Examples of false-positive cases (non-ABE HB patients who were misclassified as ABE) and false-negative cases (ABE patients who were misclassified as non-ABE HB) by the ResNet18 network

To circumvent the issues related to small sample size, model complexity, and generalizability, we took a simple and model-free approach using the semi-quantitative based on normalized T1 intensity in GP and STN regions. We found a statistical difference in GPnorm between ABE and non-ABE and there was no distinct line yet; meanwhile, no statistical difference was found in STNnorm.
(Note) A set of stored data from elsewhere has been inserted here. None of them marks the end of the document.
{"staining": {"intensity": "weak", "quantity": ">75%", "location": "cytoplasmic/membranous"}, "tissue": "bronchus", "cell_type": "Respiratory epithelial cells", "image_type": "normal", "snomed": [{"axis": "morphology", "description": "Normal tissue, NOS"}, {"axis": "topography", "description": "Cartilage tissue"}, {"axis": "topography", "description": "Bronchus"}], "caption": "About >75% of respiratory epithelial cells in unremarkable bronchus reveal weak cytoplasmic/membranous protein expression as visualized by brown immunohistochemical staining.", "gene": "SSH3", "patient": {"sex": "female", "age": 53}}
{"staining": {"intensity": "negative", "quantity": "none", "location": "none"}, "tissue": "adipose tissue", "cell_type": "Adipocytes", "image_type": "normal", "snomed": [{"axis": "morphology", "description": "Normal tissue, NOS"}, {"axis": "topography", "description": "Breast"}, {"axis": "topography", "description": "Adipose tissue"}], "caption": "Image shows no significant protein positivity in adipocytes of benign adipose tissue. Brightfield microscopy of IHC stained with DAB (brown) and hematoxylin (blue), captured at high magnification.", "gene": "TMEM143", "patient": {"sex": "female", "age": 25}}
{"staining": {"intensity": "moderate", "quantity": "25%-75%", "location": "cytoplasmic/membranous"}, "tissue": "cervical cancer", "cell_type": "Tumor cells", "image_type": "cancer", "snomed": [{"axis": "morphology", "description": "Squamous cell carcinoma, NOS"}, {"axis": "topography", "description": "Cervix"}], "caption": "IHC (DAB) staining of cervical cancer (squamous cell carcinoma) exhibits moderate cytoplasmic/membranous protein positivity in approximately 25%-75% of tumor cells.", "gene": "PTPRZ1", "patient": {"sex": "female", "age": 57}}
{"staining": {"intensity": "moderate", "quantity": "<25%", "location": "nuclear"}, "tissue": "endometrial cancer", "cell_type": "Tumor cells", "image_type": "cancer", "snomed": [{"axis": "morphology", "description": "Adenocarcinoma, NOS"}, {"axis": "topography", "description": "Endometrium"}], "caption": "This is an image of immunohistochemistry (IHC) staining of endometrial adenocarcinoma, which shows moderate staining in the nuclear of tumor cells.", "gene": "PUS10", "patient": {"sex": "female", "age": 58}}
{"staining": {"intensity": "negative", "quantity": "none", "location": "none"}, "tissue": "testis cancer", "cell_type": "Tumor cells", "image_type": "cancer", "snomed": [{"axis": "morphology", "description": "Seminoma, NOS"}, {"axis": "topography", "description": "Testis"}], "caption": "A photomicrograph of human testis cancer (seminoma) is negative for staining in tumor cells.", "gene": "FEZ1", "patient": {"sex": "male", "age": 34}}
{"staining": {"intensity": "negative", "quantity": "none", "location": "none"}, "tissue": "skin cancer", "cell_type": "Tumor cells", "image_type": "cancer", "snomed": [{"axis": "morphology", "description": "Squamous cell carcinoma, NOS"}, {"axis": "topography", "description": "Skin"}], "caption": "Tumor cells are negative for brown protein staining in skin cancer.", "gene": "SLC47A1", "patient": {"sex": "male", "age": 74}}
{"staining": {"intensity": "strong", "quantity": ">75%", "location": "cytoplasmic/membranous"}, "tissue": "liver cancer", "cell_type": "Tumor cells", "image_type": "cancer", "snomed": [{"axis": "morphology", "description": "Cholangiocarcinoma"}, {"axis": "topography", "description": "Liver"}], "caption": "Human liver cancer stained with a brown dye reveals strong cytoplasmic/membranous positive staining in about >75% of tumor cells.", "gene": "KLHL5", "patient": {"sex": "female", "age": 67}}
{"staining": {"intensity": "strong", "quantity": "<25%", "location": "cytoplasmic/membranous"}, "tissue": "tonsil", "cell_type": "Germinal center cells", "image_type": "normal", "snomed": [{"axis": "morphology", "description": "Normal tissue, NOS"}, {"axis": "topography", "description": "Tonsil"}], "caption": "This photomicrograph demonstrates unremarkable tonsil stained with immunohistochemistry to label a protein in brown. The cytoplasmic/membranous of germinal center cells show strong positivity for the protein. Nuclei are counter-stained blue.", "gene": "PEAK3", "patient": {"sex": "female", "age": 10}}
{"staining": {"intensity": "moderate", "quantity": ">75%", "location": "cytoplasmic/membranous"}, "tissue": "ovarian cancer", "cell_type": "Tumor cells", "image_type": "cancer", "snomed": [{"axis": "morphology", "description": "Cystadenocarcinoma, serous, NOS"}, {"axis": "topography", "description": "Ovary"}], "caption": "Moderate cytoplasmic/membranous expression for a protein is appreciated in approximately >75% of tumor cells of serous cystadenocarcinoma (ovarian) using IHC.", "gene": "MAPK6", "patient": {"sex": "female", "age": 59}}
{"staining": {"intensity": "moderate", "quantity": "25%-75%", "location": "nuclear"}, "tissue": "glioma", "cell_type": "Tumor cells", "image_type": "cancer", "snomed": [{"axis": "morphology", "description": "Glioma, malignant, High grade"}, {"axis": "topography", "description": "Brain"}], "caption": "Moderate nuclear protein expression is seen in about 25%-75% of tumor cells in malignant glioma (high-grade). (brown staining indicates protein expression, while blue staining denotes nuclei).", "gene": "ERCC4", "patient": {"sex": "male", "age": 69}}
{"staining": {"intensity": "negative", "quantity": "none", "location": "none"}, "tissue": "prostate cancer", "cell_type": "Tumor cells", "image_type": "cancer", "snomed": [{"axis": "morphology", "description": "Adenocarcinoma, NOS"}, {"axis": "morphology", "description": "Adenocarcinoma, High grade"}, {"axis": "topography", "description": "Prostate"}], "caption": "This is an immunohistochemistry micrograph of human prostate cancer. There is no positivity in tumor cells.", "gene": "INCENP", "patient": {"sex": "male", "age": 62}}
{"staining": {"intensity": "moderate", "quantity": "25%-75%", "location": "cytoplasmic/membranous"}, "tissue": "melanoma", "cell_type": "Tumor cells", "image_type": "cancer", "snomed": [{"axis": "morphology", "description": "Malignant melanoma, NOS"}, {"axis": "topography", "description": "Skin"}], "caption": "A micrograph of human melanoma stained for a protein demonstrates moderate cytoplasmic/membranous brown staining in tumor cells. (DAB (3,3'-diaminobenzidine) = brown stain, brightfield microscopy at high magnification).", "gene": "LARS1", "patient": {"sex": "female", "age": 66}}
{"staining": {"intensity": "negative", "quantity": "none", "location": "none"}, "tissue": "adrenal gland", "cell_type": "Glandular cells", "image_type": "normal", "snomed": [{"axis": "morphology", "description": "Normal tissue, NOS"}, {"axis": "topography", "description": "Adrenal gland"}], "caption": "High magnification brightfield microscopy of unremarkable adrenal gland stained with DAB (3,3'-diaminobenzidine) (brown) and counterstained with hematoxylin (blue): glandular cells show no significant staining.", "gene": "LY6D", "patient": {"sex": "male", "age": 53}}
Therefore, an optimal threshold of 1.3621 was determined to separate ABE patients from HB neonates based on GPnorm, which achieved significantly improved diagnostic performance compared to the visual inspection. This semi-quantitative diagnostic pipeline would is expected other datasets given the minimal requirement on preprocessing, computational power, and training data. We deem that GP can be observed at T1WI and its T1-intensity may have a subtle variation when different MRI equipment was applied. However, the value of GPnorm would not be changed as it is a normalized value. Nevertheless, the results of all three experiments demonstrated that it is not enough to make an accurate diagnosis only based on the T1WI alone. Therefore a study combining the information of T1WI and other MRI modalities, i.e. T2-weighted, diffusion-weighted MRI, etc. is essential in the future work for a more accurate diagnostic result.

Conclusion

The current study investigates the utility of T1WI in diagnosing ABE conditions through three analytical approaches. The semi-quantitative diagnostic method provided the highest performance followed by ResNet18, which both outperformed the conventional visual inspection strategy. In particular, the semi-quantitative GPnorm achieved the highest accuracy of 72.15% and AUC of 76.90%. Our work showed advanced analytical approaches to make the best use of conventional T1WI which would assist the diagnosis of ABE in real clinical practice.